5.17.2005

The Plight of Others

Came across this piece on "World Net Daily":
A new United Nations campaign designed to get the public involved in the global fight against landmines is apparently too explosive for American television, as it depicts children being blown apart on a soccer field.

The 60-second public-service announcement titled "Kickoff" shows a match in progress before a buried mine on the playing field is detonated.
WND went on to add a few comments found as "chatter on Internet messageboards" (though there is no mention of what message boards and who authored the comments), the most relevant "quote" to me was the one that didn't involve the shallow U.N. bashing but about the deeper message that the commercial would have tried to convey:
"Unfortunately, in the world we live in now shock tactics like those are needed because so many people in the world are apathetic or ignorant of the plight of others."
The ending in the commercial apparently reads:
"If there were landmines here, would you stand for them anywhere?"
In other words, we can not comprehend the danger of landmines to our everyday life because our country hasn't had a conflict on it's soil to necessitate seeding areas with hidden landmines. Unlike others in different parts of the globe, who gamble with their lives everytime they venture about outside.

But we aren't concerned with the plight of others. Not unless there's some advantage for "us". Instead it's deflected away with petty concerns:
Valari Staab, president and general manager at KGO-TV, the ABC-owned affiliate in San Francisco, has viewed the PSA, but says her station has not been asked to broadcast it.

"I think it could be pretty upsetting to a child who plays soccer." Staab said.
I am all for sensitivity, but what's more important? The American child who gets upset by the commercial or the children in [insert landmine riddled country here] who can or do haplessly wander onto one of these deadly explosives?

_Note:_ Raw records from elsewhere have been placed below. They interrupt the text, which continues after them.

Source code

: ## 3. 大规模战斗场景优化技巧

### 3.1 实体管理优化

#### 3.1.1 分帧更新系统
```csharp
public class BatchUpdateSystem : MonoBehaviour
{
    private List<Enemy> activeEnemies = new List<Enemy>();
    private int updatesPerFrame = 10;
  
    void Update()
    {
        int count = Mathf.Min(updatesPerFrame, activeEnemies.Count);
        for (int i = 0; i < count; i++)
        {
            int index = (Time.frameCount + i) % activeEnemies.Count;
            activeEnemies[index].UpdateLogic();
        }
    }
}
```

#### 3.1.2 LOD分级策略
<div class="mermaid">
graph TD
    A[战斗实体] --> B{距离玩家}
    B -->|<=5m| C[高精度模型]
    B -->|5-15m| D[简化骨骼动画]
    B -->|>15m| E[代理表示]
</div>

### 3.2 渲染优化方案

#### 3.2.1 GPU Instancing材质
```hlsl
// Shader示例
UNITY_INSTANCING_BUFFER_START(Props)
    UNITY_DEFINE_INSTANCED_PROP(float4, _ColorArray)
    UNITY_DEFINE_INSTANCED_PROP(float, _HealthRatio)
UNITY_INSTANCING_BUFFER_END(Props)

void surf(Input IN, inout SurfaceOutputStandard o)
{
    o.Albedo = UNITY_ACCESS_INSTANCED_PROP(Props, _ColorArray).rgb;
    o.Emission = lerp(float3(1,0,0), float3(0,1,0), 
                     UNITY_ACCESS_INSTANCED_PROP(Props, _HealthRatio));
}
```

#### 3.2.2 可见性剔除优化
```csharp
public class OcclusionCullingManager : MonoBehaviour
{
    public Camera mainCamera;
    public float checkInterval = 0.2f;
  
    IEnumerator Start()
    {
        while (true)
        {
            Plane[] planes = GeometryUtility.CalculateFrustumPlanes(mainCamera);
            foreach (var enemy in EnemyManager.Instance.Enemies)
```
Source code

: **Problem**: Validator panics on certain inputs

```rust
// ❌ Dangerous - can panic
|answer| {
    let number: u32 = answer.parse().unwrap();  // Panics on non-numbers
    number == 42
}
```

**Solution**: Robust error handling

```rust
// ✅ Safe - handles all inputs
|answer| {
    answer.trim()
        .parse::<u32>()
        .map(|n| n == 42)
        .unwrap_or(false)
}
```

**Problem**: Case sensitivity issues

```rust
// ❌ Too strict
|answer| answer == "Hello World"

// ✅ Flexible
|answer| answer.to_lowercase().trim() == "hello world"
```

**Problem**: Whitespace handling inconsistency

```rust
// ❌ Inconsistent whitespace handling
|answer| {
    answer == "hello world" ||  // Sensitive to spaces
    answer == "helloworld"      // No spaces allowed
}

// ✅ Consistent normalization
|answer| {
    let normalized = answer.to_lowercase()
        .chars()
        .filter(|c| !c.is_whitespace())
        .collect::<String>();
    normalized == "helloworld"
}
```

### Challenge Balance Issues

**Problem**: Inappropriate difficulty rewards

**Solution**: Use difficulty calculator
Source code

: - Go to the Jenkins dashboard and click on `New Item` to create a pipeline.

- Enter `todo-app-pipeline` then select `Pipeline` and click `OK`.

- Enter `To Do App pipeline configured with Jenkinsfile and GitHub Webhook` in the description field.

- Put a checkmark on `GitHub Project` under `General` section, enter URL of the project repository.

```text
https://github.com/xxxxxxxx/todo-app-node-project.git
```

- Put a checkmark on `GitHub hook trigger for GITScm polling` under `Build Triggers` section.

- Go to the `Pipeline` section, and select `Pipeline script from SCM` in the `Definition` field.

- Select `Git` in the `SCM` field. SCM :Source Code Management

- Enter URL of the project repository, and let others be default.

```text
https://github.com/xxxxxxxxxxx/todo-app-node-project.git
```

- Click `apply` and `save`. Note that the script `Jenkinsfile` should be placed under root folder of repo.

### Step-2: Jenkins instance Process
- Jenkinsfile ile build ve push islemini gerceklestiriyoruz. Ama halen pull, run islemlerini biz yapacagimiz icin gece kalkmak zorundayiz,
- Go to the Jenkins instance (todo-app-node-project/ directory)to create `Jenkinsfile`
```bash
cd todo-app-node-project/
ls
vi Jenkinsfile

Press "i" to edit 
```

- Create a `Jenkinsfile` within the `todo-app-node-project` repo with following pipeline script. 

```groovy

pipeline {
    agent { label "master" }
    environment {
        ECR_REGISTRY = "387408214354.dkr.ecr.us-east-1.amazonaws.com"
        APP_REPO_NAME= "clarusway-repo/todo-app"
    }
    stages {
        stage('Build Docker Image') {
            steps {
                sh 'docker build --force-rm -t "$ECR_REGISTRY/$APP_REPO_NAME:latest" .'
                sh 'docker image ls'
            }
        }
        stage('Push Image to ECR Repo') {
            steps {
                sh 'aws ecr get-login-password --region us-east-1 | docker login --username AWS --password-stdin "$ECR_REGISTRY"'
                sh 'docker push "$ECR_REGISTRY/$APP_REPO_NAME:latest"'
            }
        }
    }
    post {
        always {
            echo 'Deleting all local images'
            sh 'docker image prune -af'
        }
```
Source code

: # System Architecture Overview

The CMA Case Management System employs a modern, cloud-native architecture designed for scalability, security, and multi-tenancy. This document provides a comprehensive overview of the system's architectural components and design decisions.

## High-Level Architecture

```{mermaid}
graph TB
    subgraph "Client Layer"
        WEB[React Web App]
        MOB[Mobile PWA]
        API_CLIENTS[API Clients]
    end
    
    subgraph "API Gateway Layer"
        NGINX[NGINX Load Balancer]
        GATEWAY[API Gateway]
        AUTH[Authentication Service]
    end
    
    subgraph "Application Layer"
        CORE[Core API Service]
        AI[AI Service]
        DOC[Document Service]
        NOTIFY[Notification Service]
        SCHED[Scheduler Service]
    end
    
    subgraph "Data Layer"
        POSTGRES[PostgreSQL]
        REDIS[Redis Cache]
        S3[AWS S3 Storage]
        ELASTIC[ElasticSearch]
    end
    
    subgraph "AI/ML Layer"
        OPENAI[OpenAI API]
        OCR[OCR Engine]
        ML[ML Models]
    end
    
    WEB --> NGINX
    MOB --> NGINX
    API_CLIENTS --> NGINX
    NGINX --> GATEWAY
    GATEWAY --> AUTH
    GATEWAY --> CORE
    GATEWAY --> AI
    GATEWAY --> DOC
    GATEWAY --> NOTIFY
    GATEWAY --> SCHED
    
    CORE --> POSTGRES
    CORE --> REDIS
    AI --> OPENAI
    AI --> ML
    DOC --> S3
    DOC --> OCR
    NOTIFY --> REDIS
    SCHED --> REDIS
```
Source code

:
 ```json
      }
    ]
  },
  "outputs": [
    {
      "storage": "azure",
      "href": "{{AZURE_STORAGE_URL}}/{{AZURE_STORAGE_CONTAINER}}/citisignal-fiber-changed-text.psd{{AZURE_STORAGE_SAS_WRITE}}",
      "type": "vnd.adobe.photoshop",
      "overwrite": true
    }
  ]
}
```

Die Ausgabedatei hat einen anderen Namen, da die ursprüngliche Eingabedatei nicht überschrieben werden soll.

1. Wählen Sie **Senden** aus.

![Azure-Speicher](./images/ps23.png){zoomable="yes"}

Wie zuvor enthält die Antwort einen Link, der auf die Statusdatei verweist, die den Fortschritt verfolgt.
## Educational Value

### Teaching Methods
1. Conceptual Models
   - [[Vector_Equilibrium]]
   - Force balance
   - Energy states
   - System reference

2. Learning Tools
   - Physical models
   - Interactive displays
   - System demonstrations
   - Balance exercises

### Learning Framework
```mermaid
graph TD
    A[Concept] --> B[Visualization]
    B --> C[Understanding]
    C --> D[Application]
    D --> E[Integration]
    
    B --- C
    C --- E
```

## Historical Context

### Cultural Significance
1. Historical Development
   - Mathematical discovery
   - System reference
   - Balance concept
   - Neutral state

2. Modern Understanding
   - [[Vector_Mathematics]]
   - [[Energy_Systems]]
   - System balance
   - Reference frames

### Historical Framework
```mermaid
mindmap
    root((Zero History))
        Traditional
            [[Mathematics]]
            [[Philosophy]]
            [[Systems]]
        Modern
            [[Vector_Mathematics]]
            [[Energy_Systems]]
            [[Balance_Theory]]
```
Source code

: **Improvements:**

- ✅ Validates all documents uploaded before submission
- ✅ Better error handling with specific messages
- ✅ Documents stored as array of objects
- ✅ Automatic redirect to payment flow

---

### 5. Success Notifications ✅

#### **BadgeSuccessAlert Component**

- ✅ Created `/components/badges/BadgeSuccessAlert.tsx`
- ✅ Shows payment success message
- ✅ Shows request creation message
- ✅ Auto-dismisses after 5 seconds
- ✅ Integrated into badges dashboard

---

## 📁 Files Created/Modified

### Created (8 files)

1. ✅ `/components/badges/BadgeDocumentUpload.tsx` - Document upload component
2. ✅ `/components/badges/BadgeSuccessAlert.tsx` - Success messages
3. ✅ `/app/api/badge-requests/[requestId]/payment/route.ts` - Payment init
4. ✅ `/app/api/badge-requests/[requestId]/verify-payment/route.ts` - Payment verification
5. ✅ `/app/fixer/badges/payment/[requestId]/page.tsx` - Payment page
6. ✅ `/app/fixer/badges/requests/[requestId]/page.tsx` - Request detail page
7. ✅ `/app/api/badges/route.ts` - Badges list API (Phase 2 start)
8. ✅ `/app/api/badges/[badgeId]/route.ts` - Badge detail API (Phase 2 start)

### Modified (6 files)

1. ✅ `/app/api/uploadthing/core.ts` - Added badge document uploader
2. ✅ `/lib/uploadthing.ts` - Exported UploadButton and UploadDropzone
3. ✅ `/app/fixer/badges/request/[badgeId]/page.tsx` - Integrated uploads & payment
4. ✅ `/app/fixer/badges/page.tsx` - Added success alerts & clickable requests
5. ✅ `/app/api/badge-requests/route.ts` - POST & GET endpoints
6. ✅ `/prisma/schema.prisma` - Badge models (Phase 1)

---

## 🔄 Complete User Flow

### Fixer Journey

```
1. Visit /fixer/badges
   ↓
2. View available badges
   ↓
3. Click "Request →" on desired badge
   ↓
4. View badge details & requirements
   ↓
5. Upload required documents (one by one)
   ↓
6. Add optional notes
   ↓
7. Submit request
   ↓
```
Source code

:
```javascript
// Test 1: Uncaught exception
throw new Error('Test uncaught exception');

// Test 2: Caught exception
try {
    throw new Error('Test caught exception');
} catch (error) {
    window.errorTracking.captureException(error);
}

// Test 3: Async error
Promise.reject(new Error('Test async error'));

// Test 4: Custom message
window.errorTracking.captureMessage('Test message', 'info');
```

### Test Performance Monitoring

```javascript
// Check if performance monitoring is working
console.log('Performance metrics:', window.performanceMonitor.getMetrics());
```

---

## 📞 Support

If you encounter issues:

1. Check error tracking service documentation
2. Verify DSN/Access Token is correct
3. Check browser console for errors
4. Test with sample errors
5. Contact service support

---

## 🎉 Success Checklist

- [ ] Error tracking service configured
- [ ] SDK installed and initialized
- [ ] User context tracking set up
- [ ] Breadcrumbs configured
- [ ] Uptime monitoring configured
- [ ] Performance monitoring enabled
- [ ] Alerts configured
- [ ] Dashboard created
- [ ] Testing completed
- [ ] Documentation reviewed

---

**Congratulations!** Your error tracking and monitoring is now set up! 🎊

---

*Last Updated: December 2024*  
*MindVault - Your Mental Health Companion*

We already know the answer is certainly not the latter just by the apathy towards the hundreds of Iraqi civilians being blown apart daily by the various factions battling the new U.S.-backed government: A letter to the editor in the main local newspaper after one of the major bombings that killed dozens of Iraqi civilians:
Who decided to put the horrific "pools of blood" photo on the front page Thursday? Outrageous! I have two small children, and they got a glimpse and were very disturbed. What's the point? Sensationalism? Very bad judgment in my view.

Please ask your editors to be more sensitive (sensible?) when it comes to the front page of the newspaper. We don't want or need that type of thing on our kitchen table.
>> Letter to the Editor, 5-9-05 [St. Louis Post Dispatch]
The concern and outrage is not that such a violent act, the slaughter of civilians, occured, but that they had to see it. And that wasn't the even the sight of badly burnt, shrapnel filled, limb missing , insides exposed corpses/victims. Just a lot of blood.

Part of that quote from an anonymous source for the WND piece comes back to mind:
"...shock tactics like those are needed because so many people in the world are apathetic or ignorant of the plight of others."
We are more concerned with how it makes us feel, than with those who live in areas plagued with such violent realities.

Why? It's hard to be sympathetic if you don't know what it's like. Plain and simple. Unless you are more empathetic than others tend to be. Granted the application or
feeling of sympathy or empathy is very subjective.